Its stark white point in piercing
my heart releases the feel returning.
I wonder at its source, its origin—
so opposite this black damp night
now flooding the village below me.
Emerging from the river park
I hesitate on this rocky ridge
above the stream as if overlooking
a lost world. My longtime home
is ephemeral. I receive this icy
lancing as a beam from outside time—
a suspended spiritual existence
independent of its source—as if
a ray left from first creation.
I see that it is sent by a single
porch bulb through clear, immaterial
one moment’s glimpse of absolute light.
Imaginary Weather
very like a whale
Whither this weather these clouds
crowding on, following the curve
of air around the world? From almost
imaginary horizons, nearer-farther
flat-bottomed, blue-toned, they sit
thermoclines of the upper ocean.

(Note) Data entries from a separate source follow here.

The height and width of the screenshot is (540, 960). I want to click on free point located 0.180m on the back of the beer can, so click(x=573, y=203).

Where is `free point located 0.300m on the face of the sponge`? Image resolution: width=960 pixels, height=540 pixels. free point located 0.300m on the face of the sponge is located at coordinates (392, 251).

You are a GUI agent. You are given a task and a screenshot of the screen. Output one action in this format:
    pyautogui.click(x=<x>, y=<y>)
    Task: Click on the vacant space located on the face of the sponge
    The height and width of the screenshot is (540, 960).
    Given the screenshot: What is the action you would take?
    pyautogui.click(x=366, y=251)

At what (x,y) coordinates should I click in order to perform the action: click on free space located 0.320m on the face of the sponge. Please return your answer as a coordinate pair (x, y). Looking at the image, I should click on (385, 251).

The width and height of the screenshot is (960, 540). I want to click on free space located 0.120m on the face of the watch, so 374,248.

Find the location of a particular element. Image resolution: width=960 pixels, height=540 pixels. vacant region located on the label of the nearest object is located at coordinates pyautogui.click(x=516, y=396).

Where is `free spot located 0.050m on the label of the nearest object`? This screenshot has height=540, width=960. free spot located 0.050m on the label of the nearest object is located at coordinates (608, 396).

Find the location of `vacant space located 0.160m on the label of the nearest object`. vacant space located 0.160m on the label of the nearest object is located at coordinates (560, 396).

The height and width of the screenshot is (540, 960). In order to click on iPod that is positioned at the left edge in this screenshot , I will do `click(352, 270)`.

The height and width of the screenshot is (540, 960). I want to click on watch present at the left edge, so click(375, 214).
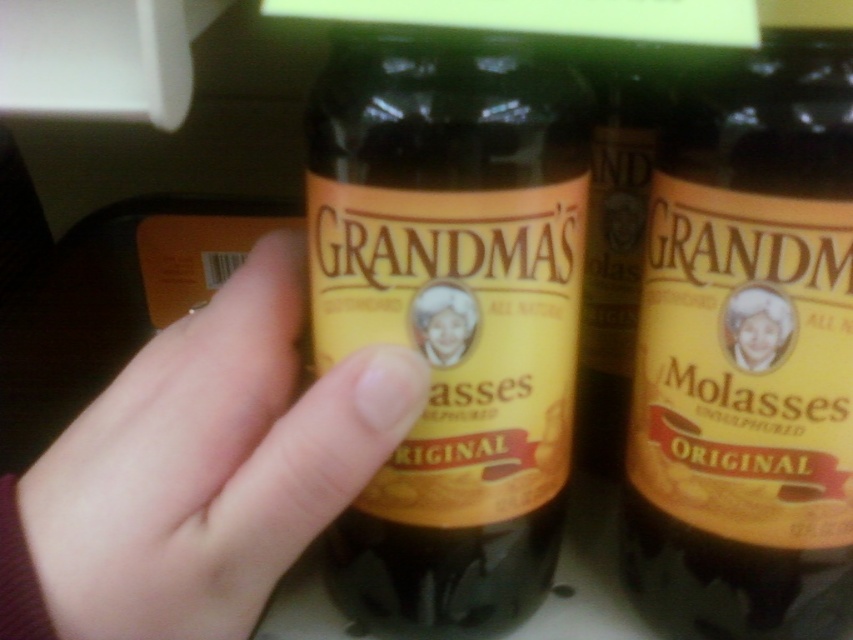
Question: Which point appears closest to the camera in this image?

Billowing
Camelot castles or weaving
ineffable whales, sliding-unraveling
they appear as if here, while arising elsewhere,
updrafts of the Earth’s collective slumber.

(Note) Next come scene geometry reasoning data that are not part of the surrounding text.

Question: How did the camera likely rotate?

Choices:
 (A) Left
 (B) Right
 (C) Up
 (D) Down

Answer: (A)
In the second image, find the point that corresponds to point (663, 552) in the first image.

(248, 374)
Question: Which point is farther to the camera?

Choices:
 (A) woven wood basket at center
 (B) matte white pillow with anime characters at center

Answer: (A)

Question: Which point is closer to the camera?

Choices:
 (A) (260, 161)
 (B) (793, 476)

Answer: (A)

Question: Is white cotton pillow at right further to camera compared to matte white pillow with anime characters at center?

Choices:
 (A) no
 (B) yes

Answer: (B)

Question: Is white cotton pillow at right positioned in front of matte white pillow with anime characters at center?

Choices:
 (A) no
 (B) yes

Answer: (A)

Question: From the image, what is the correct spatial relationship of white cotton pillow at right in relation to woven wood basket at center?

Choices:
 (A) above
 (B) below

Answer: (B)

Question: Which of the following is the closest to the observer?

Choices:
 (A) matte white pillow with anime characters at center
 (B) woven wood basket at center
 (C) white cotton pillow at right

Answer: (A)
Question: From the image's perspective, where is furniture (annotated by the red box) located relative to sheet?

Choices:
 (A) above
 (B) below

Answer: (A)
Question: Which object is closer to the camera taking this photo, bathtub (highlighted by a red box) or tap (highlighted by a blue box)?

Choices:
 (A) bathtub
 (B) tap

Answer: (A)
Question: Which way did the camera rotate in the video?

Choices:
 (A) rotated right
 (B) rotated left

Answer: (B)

They seem serene in storms, ramparts
from which Zeus imparts the shocking bolts—
flickering apparitions in almost-real horizons
in blue mood-themes that suddenly whiten.
They avow transcendence, trailing skeins
of crystal-beaded rain, from under-domes
blue-blackened until cracked by the long spark
whereby the atmosphere reconciles its wish
for pure transparence with the heavy water
that falls in solid walls and encloses
monsooning in dark fits of turblulence
and gurgling the gutters. The wings of clouds
take form from our wishing, wiping clean
the soiled mind, the brooding forehead turned
earthward in August. They father and mother
our dreams of moisture, impinging in sleep
upon the distant houses of childhood
making us praise in waking mumbles these
leaky roofs of memory, whereby rain
can come through barriers of tin or shingle
wetting us again in bed but so that we
arise in dry pajamas, grownups who
go out bare-headed and greet the shining day.